Le malin plaisir de Jacques Bertin (12 avril 2001)


 
Un cul très médiatique
 

 
Il y a des moments où la pression du Tout-Paris vraiment est trop forte. Je fais allusion aux aventures de Catherine Millet. Impossible d'y échapper, n'est-ce-pas? La vie sexuelle de cette personne fait l'objet ces jours-ci d'une campagne promotionnelle d'une puissance inouïe. Elle fut une partouzarde de choc, qu'elle dit, et nous raconte ça dans un ouvrage. Bon, elle fait ce qu'elle veut avec son cul. Et elle a même le droit d'en faire des livres. Le problème, en principe le seul, devrait être de savoir s'ils sont bons. Sauf que je n'irai pas voir. Pourquoi? Parce que je déteste qu'on me force la main -si j'ose dire. Et on a tout de même un peu trop l'impression d'être victime d'une bande, là, tous ces copains qui font la haie d'honneur avec leurs articles, et Pivot à la fin.

Ce qui me navre, c'est que la gloire de son cul servira demain à cette fille pour légitimer ses choix artistiques. Car madame Millet est critique d'art et fait métier d'écrire des sottises sur l'art contemporain. Vous pourrez toujours vous dire que ce sont les choix de son cul, oui, mais vous ne l'empêcherez pas de se servir de ce haut-parleur pour se faire mieux entendre.

Que faire? Eh bien, d'abord, j'ai arrêté les partouzes dès que j'ai appris que je risquais de l'y croiser.

Ensuite, je ne lirai pas son livre. Vous pouvez me l'ordonner sur tous les tons. J'affirme depuis longtemps ce principe de vie qui, je crois, me préserve: devant l'injonction médiatique, nous n'avons qu'une seule chance de nous en tirer, c'est la mauvaise foi. Alors je joue au chat et à la souris avec le conformisme obligatoire. Tous ces chefs-d'œuvre qu'il faut avoir vus ou lus avant demain soir sous peine de manquer notre époque, je les contourne, je les refuse, je les nie. Sollers me dit-il de lire un livre, j'en note soigneusement le titre, pour ne pas risquer de l'acheter par hasard.
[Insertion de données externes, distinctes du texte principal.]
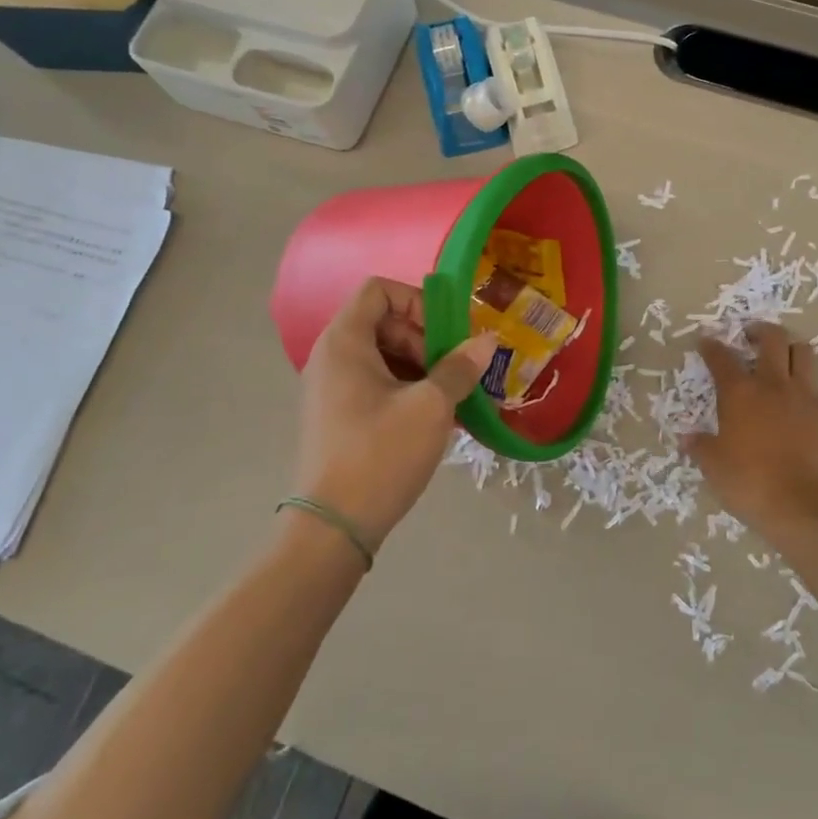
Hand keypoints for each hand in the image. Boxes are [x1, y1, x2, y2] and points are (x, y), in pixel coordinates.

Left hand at [294, 278, 494, 551]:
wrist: (333, 528)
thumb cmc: (381, 454)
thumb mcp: (431, 407)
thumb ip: (460, 367)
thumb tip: (487, 340)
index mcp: (344, 342)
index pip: (378, 290)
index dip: (417, 301)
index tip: (446, 334)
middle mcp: (331, 357)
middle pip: (382, 321)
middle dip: (424, 337)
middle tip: (452, 369)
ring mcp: (330, 389)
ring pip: (382, 354)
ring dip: (420, 365)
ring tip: (450, 395)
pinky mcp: (337, 416)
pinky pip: (375, 383)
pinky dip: (405, 387)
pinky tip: (433, 417)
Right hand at [683, 323, 817, 527]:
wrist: (800, 503)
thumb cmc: (748, 481)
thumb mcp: (713, 465)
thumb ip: (699, 446)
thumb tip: (687, 438)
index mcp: (739, 392)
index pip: (721, 357)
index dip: (711, 346)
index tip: (705, 341)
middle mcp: (773, 384)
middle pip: (773, 339)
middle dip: (760, 331)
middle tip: (750, 337)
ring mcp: (804, 396)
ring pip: (803, 353)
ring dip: (790, 349)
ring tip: (781, 359)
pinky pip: (817, 387)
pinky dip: (806, 386)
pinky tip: (798, 401)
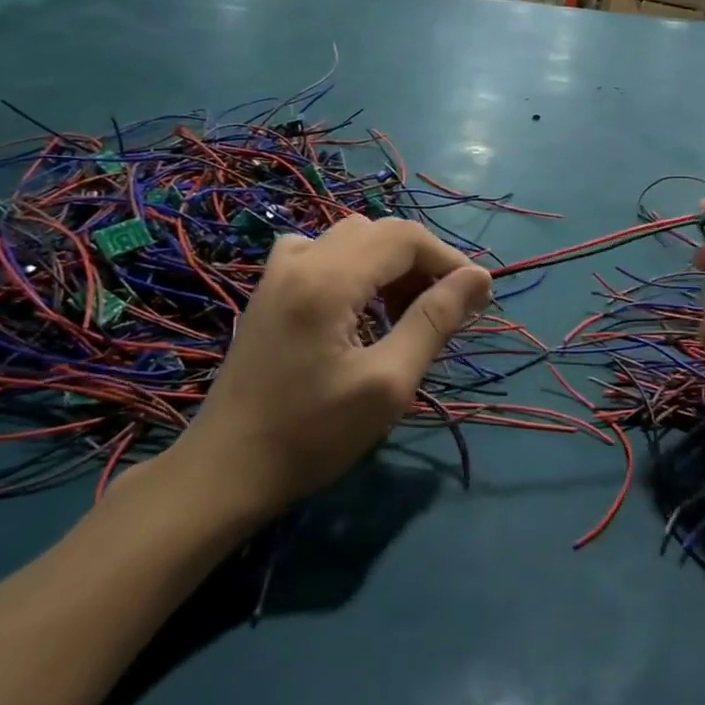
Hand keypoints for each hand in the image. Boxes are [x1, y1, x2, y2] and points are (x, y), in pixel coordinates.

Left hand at [170, 217, 491, 528]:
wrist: (225, 473)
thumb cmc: (312, 435)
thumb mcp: (388, 383)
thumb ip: (435, 321)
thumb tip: (479, 276)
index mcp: (328, 279)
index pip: (405, 237)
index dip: (449, 260)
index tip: (477, 299)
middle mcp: (301, 261)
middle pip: (379, 232)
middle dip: (421, 262)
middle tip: (443, 311)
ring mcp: (277, 274)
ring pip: (350, 238)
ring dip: (388, 264)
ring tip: (403, 313)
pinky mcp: (268, 293)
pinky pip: (320, 253)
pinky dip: (353, 268)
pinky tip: (356, 308)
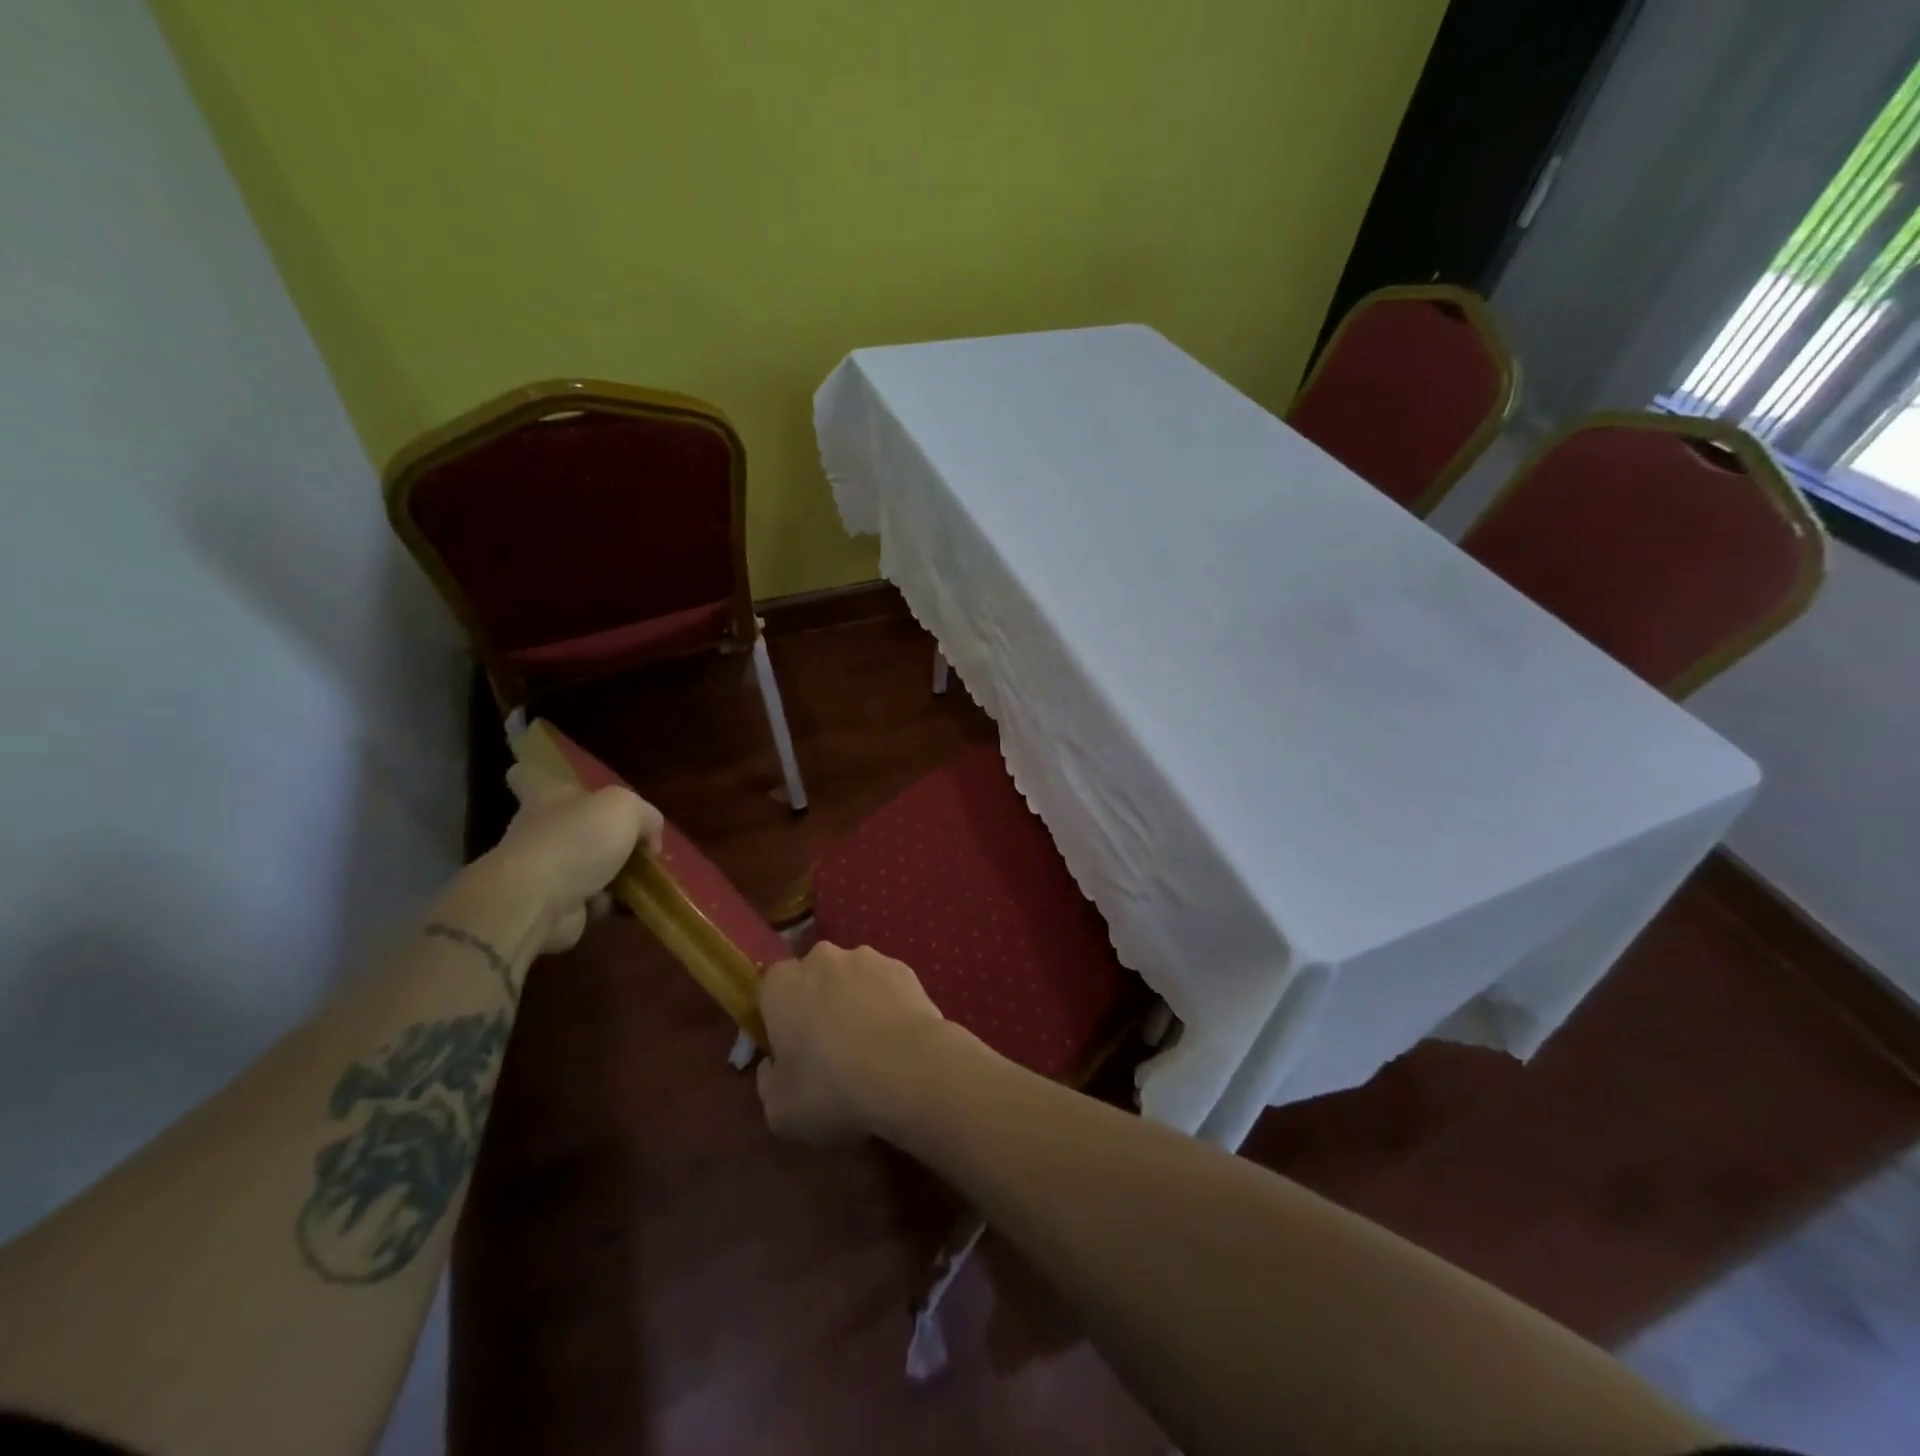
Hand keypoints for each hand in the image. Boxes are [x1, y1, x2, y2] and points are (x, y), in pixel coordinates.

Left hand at [491, 762, 663, 952]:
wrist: (540, 901)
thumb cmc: (577, 838)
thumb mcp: (627, 809)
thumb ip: (646, 817)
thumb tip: (649, 840)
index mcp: (547, 796)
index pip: (530, 776)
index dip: (540, 776)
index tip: (552, 783)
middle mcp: (539, 830)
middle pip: (568, 826)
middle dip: (599, 836)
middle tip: (636, 844)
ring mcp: (543, 871)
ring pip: (584, 867)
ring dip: (613, 875)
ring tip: (646, 879)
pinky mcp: (553, 905)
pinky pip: (590, 901)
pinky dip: (611, 905)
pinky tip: (633, 905)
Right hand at [755, 941, 949, 1143]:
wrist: (908, 1068)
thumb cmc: (831, 1087)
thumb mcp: (780, 1110)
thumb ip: (768, 1082)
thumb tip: (774, 1066)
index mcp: (782, 985)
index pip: (771, 991)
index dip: (780, 1020)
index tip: (792, 1051)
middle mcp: (822, 959)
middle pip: (814, 980)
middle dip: (820, 1005)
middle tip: (831, 1049)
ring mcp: (867, 958)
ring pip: (853, 980)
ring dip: (856, 1003)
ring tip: (872, 1048)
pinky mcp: (904, 967)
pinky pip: (887, 986)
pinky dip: (889, 1006)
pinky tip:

Mais on me traque: fais ceci, lis cela, aime ce qu'on te dit, ne fais pas le malin tu es perdu d'avance, on s'y connaît, rends-toi (à l'évidence), toute résistance est inutile. Eh bien, je m'enfonce dans la solitude, je suis sans conversation mondaine, je m'émerveille de petits auteurs, de poèmes anciens, d'histoires de Canada. Je ne suis pas sortable. Je ne sors pas. Je manque des "temps forts" et des "événements pour l'édition". Et Catherine Millet…

On me dit: elle a du talent. Non, sans blague? Il y a des milliers de gens qui ont du talent et que je n'ai pas commencé à lire! Et d'autres, aussi nombreux, qui, sans avoir "du talent" parfois, ont dit, écrit, fait des choses considérables et passionnantes pour enrichir notre humanité. Alors madame Millet n'aura qu'à partouzer toute seule.

Mon autre sujet cette semaine sera le retour de Bernard Tapie à Marseille. Le bandit qui revient se faire ovationner dans le stade, comme dans un péplum, y faisant huer les juges et la morale, c'est exactement ce que nous décrivions il y a trente ans, au début de la société médiatique. Nous y voilà. C'est inquiétant comme un fascisme.

Vous allez maintenant me demander ce que je pense de Georges-Marc Benamou…

Et Johnny? Vous me parlez pas de Johnny! Qu'est-ce qu'il fout, Johnny? Parce que Millet baisée par Johnny en direct au 20 heures, avec Sollers qui nous expliquerait pourquoi c'est contemporain, Nanard qui nous vanterait ses mérites de gagneuse, et Benamou, qui, au moment de l'orgasme, lui demanderait ce qu'elle pense du maréchal Pétain, ça aurait de la gueule, avouez!